Plaintiff’s Husband Suffers Serious Infection After Heart Surgery

The plaintiff states in her complaint that on May 18, 2016, her husband had a heart transplant. During the surgery, the surgical team used the Stockert 3T heater-cooler device to assist in cooling and warming his blood.

The heater-cooler device works by warming water in a water tank and then pumping it through a warming/cooling blanket placed either over or under the patient. The water never comes into direct contact with the patient, but contaminated water can aerosolize inside the device’s water tanks and be pushed into the sterile operating room through the device’s fans and exhaust vents, where it can infect the patient undergoing surgery.

After the surgery, the deceased was treated for a number of infections. On September 12, 2016, he had to go back into the hospital for infection treatment and his cultures tested positive for nontuberculous mycobacterium (NTM).

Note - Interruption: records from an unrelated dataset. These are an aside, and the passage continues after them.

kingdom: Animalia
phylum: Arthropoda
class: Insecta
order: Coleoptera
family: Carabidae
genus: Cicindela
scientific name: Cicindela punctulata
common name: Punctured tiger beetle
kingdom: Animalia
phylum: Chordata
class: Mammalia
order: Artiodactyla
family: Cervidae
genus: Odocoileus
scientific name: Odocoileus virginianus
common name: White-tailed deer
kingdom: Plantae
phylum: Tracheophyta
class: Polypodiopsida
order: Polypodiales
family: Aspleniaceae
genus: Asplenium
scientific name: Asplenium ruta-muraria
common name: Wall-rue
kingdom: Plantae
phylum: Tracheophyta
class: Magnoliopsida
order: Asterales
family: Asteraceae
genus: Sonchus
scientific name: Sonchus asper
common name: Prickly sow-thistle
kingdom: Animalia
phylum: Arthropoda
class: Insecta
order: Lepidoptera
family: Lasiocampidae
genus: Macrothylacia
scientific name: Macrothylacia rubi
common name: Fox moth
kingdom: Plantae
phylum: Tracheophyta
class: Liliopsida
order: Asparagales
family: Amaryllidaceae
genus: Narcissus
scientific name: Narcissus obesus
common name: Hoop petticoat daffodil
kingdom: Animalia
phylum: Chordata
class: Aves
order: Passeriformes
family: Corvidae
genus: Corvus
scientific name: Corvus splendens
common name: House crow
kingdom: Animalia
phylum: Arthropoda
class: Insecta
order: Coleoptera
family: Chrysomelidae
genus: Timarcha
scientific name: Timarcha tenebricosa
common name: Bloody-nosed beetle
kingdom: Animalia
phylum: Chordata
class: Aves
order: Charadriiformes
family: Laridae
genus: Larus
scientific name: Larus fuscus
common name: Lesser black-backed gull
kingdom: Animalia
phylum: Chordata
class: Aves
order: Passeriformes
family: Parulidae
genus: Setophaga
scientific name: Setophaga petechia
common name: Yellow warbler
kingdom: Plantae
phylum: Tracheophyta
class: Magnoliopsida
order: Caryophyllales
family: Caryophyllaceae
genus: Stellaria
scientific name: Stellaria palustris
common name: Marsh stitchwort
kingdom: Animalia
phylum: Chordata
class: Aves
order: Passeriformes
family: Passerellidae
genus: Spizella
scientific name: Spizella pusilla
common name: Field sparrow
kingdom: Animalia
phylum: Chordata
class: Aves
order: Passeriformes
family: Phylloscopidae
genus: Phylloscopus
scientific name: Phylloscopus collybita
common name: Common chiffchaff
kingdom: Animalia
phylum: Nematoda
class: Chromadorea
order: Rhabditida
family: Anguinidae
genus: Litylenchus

The patient’s condition continued to deteriorate, so he was admitted to the hospital again on January 2, 2017, for acute respiratory failure and other problems. Treatments did not help, and the patient became critically ill. He developed multi-organ failure and passed away on February 27, 2017.

FDA and CDC Warn of Link Between Heater-Cooler Devices and NTM Infection

The plaintiff blames the 3T heater-cooler device for her husband’s death. She notes that in 2014, several hospitals started to report that surgery patients had tested positive for a rare NTM infection, leading to many life-threatening illnesses and deaths.

NTM is a group of bacteria commonly found in soil and natural water sources. The bacteria usually are not a threat to humans, but if allowed to contaminate an open surgical area, they can pose a significant risk of infection and death.

An NTM infection is particularly dangerous because it can take anywhere from weeks to years to develop. The symptoms can also be similar to those that accompany other infections, making it harder to diagnose. This can result in the infection spreading and becoming harder to treat.

In 2015, the FDA issued a Class II recall of the 3T system due to the potential for it to be colonized with these types of bacteria if proper disinfection was not performed. The next year, the Centers for Disease Control and Prevention (CDC) released a report indicating that they had detected an association between NTM infections after open-heart surgery and the Stockert 3T heater-cooler devices. Samples from the devices tested positive for bacteria. Further investigation traced the source of the contamination to a single product-manufacturing site.

The plaintiff asserts that the defendants knew about the potential for their products to cause life-threatening infections, yet failed to take appropriate actions to protect patients. She brings counts of negligence, manufacturing and design defect, failure to warn, breach of warranties, negligent misrepresentation, misrepresentation by omission, violations of the Texas deceptive trade practices act, and loss of consortium.